Multinational companies have long been in the sights of European Union authorities because of the way they can legally reduce their bills by basing themselves in low-tax centres.

Ministers from Germany, France, Italy and Spain agreed that more coordination at EU level are needed to prevent corporations from shifting profits to countries where they pay lower taxes.

"We need collective rules to tackle harmful tax competition and aggressive tax planning," French finance minister Michel Sapin told European lawmakers in a joint hearing in the EU Parliament in Brussels.

His call was echoed by his counterparts from Germany, Italy and Spain. "Harmful tax competition increases profits in one state but compromises them in other states, preventing them from getting legitimate tax revenues,” Italy's finance minister Pier Carlo Padoan said.

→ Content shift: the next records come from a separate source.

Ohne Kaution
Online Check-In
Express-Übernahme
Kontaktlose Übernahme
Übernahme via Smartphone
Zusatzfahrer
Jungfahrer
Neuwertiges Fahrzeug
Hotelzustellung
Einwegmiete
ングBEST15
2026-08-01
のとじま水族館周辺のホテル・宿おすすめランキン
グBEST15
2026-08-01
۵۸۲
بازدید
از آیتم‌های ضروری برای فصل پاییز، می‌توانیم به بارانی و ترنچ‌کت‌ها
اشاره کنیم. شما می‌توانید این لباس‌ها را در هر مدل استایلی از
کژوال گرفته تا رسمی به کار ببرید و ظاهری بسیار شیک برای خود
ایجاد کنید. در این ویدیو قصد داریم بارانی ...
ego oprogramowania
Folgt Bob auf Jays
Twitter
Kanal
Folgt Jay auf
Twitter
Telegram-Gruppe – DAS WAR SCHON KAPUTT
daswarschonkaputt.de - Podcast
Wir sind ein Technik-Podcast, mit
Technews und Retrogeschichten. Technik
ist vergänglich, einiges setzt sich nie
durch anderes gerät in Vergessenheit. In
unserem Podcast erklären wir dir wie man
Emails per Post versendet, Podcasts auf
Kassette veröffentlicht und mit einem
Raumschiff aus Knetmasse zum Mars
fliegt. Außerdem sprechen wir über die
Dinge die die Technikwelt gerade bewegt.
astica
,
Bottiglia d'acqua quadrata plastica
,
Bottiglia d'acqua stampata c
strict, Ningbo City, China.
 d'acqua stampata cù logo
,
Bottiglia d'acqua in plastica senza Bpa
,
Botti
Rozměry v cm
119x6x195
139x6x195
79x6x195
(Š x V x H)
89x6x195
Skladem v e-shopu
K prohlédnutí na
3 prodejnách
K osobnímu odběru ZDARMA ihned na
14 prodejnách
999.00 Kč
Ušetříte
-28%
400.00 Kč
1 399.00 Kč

These calls come as Europe's Economic Commissioner Pierre Moscovici is urging EU finance ministers to agree on sharing information about specific arrangements with corporations, known as tax rulings, at their next regular meeting on October 5.

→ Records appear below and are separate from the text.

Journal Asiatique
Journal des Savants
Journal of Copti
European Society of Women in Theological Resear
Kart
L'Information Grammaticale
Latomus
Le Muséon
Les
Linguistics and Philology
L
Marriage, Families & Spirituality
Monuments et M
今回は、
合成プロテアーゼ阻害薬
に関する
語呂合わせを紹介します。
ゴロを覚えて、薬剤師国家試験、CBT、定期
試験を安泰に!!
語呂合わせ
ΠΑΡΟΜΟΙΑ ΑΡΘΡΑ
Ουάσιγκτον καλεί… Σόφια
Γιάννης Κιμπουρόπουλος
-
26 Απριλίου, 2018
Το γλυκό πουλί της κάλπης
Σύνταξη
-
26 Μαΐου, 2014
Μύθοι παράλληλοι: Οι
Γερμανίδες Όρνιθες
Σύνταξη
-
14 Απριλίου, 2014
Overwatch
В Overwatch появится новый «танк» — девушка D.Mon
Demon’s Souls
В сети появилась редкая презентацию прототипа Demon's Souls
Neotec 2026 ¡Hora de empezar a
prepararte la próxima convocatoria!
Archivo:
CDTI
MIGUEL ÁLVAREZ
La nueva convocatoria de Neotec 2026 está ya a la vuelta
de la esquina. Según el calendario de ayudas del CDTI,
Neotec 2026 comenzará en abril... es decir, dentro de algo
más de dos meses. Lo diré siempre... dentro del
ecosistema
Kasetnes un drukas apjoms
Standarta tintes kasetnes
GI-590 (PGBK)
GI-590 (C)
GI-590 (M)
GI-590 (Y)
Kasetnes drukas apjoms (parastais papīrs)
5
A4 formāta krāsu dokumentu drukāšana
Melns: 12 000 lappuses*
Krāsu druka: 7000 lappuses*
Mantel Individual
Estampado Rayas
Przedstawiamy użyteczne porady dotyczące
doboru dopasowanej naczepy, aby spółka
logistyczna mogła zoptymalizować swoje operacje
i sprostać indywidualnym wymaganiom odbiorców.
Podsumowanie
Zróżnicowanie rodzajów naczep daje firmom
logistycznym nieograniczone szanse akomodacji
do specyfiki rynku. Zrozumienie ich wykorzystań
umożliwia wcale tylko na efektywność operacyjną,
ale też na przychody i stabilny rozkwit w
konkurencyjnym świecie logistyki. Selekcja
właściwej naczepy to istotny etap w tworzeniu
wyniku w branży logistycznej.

Tax rulings provide companies with information about their future tax bills when they settle in a country.

"This in itself is neither illegal nor problematic but, if misused, tax rulings can facilitate or even encourage aggressive tax planning, resulting in a serious loss of revenue for member states," Moscovici said in his blog.

The EU is investigating the tax arrangements of Amazon and Fiat in Luxembourg, Apple in Ireland and Starbucks in the Netherlands and may start new investigations.

"Tax rulings should no longer be implemented to allow harmful tax planning," German finance minister Wolfgang Schaeuble told lawmakers in the joint conference organised by a special committee set up in the European Parliament to tackle harmful tax rulings.

As a disincentive against future aggressive tax deals, Moscovici wants states to set up a mechanism next year to automatically exchange data on deals struck with corporations. He is also pushing for the disclosure of arrangements made up to at least 5 years ago.

The Commission, the EU executive, also plans to launch a new proposal next year on a "common consolidated corporate tax base" (CCCTB) for multinational companies.

The plan will have a first phase where only a common tax base would be introduced. Consolidation, the most contentious issue, would be introduced later and entail the elimination of tax avoidance practices.

A previous attempt to bring in CCCTB drew opposition from member states who saw it as a first step towards harmonising tax rates, regarded as a sovereign issue.